Prompt =>
Write out, word for word, each line from the start of the entries through the one holding "3'b111: M1r = 2'b10;"; omit the pictures.

Input data =>
....

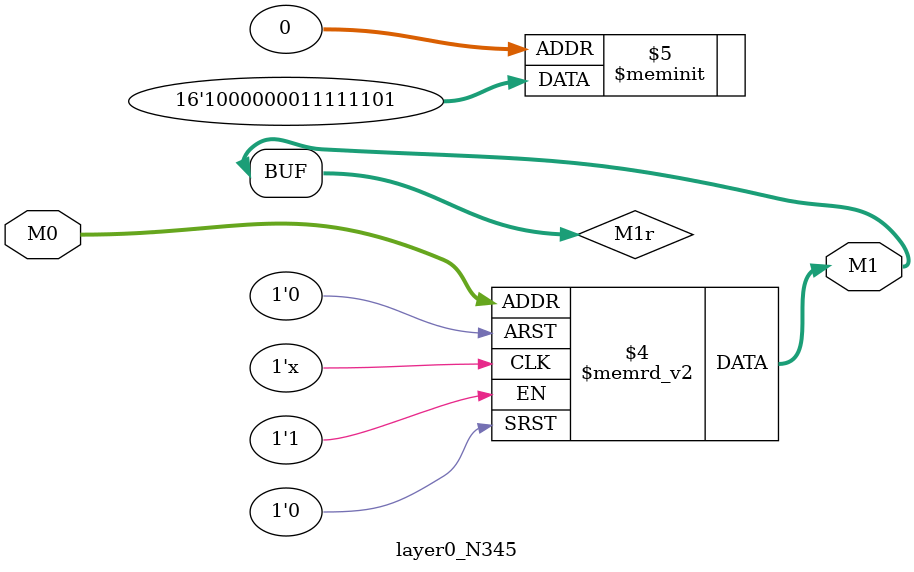
<source format=v>
module layer0_N345 ( input [2:0] M0, output [1:0] M1 );

	(*rom_style = "distributed" *) reg [1:0] M1r;
	assign M1 = M1r;
	always @ (M0) begin
		case (M0)
			3'b000: M1r = 2'b01;
			3'b100: M1r = 2'b00;
			3'b010: M1r = 2'b11;
			3'b110: M1r = 2'b00;
			3'b001: M1r = 2'b11;
			3'b101: M1r = 2'b00;
			3'b011: M1r = 2'b11;
			3'b111: M1r = 2'b10;

		endcase
	end
endmodule

</source>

....

Answer box =>
<source format=v>
module layer0_N345 ( input [2:0] M0, output [1:0] M1 );

	(*rom_style = "distributed" *) reg [1:0] M1r;
	assign M1 = M1r;
	always @ (M0) begin
		case (M0)
			3'b000: M1r = 2'b01;
			3'b100: M1r = 2'b00;
			3'b010: M1r = 2'b11;
			3'b110: M1r = 2'b00;
			3'b001: M1r = 2'b11;
			3'b101: M1r = 2'b00;
			3'b011: M1r = 2'b11;
			3'b111: M1r = 2'b10;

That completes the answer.